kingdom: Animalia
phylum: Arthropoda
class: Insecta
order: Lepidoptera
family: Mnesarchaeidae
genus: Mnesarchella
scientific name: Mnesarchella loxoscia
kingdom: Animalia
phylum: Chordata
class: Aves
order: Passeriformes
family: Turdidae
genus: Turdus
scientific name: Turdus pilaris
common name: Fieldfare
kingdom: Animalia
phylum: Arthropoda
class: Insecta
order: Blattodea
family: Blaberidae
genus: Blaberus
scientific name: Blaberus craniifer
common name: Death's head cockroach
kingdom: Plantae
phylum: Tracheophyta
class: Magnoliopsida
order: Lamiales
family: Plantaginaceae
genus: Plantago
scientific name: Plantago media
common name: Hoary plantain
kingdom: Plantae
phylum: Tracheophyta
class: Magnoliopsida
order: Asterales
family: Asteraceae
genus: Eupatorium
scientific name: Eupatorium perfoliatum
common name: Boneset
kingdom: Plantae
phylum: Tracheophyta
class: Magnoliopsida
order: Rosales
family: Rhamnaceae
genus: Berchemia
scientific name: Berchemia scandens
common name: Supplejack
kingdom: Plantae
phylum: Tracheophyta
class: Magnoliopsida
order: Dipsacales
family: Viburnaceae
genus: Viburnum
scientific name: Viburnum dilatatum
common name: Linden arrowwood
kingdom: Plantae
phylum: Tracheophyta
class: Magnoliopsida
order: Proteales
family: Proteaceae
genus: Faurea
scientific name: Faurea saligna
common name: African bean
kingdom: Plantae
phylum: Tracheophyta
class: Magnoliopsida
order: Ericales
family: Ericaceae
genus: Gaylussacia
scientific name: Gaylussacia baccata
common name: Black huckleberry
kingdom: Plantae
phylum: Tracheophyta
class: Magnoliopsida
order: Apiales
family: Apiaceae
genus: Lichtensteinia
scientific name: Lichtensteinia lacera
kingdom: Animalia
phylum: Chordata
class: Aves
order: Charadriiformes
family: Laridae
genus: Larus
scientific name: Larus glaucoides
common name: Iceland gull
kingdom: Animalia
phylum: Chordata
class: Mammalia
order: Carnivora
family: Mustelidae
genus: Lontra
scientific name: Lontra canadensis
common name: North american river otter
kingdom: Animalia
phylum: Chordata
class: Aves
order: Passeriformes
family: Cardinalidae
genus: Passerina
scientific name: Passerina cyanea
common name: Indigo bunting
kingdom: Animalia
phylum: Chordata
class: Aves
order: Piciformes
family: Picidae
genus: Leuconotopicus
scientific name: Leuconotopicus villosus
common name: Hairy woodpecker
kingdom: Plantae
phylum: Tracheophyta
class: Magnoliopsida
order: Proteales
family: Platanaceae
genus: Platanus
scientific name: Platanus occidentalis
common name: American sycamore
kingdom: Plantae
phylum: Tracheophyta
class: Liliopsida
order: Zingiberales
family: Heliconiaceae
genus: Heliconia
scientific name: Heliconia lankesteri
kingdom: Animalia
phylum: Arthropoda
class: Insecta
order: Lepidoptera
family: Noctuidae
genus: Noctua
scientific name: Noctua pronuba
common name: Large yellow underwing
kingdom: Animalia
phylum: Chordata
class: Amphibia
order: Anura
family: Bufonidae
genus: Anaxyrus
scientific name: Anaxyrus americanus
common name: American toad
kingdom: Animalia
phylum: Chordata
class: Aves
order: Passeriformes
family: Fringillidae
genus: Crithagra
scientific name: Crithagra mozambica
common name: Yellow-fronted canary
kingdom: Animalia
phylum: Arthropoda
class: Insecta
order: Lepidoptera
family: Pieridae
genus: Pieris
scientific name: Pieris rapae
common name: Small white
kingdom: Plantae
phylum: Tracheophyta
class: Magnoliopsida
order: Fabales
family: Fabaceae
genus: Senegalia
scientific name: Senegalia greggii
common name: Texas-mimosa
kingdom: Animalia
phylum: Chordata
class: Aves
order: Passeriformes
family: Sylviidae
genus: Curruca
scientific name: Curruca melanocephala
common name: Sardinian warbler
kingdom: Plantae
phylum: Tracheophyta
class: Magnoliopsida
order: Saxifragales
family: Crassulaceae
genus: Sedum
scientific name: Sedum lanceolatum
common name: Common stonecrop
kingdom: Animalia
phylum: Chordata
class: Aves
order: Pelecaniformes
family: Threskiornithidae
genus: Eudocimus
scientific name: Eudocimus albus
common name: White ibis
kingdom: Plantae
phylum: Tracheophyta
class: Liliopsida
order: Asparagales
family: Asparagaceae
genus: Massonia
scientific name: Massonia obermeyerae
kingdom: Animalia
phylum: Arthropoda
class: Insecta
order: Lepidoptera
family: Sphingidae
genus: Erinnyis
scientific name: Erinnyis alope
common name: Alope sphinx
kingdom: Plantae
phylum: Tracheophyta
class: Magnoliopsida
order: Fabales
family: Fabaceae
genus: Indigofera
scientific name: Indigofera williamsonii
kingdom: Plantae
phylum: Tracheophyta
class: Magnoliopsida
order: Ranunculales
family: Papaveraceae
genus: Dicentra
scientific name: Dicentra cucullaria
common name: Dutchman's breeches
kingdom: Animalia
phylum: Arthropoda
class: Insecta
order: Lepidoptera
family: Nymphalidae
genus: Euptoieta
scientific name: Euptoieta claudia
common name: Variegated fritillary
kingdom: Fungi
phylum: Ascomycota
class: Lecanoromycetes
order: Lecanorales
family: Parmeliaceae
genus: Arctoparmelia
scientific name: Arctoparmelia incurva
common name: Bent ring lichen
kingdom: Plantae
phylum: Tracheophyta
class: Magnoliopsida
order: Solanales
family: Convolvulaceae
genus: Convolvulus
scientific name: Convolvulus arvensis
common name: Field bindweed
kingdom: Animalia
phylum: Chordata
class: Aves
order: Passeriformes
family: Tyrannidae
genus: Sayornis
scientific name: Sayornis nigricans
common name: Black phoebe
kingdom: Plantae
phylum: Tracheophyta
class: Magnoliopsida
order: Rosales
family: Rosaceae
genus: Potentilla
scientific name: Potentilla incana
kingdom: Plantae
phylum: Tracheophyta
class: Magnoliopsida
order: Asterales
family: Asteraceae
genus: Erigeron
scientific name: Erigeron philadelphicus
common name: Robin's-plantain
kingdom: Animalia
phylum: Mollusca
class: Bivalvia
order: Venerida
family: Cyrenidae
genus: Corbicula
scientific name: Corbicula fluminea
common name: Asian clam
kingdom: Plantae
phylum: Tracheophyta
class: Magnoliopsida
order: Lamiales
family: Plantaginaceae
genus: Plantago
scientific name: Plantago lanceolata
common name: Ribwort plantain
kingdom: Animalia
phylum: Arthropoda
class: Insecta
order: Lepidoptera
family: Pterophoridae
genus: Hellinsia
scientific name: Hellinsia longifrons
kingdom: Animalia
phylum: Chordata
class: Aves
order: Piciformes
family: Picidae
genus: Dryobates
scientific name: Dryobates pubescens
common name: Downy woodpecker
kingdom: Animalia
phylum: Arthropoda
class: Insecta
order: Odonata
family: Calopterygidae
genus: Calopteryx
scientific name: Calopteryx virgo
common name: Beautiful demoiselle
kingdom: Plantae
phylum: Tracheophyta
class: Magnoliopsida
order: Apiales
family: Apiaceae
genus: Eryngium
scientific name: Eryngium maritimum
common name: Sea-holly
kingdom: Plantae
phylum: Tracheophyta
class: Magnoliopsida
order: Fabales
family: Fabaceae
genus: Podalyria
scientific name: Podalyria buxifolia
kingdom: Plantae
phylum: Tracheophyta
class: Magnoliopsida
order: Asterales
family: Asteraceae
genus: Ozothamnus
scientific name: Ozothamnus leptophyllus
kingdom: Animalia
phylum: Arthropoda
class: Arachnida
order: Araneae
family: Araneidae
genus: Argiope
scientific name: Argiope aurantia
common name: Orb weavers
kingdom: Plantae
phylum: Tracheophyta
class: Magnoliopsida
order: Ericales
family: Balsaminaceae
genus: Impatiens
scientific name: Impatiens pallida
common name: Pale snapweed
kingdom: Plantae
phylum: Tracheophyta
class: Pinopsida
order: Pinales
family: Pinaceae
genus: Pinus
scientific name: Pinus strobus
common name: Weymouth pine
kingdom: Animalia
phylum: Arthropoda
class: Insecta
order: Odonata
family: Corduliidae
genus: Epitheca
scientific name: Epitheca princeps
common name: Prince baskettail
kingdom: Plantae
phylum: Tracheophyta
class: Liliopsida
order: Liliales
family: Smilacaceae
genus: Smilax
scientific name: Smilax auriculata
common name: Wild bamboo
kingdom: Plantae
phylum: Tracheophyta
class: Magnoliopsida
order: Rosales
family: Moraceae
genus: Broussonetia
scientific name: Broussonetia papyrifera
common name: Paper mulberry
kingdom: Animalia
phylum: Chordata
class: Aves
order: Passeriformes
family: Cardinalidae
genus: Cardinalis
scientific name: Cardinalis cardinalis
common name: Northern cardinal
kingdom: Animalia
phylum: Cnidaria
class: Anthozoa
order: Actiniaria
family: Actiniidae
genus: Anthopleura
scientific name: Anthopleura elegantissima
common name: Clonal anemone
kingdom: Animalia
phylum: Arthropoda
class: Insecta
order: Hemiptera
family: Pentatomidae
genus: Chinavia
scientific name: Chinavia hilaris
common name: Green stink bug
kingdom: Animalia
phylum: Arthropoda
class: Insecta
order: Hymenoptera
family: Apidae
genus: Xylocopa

■ **Stated goal**
Can you reproduce word for word the lines of the data above, from the line with "scientific name: Eryngium maritimum" up to and including the line with "scientific name: Epitheca princeps"?

■ **Exercise answer**
scientific name: Eryngium maritimum
common name: Sea-holly
kingdom: Plantae
phylum: Tracheophyta
class: Magnoliopsida
order: Fabales
family: Fabaceae
genus: Podalyria
scientific name: Podalyria buxifolia
kingdom: Plantae
phylum: Tracheophyta
class: Magnoliopsida
order: Asterales
family: Asteraceae
genus: Ozothamnus
scientific name: Ozothamnus leptophyllus
kingdom: Animalia
phylum: Arthropoda
class: Arachnida
order: Araneae
family: Araneidae
genus: Argiope
scientific name: Argiope aurantia
common name: Orb weavers
kingdom: Plantae
phylum: Tracheophyta
class: Magnoliopsida
order: Ericales
family: Balsaminaceae
genus: Impatiens
scientific name: Impatiens pallida
common name: Pale snapweed
kingdom: Plantae
phylum: Tracheophyta
class: Pinopsida
order: Pinales
family: Pinaceae
genus: Pinus
scientific name: Pinus strobus
common name: Weymouth pine
kingdom: Animalia
phylum: Arthropoda
class: Insecta
order: Odonata
family: Corduliidae
genus: Epitheca
scientific name: Epitheca princeps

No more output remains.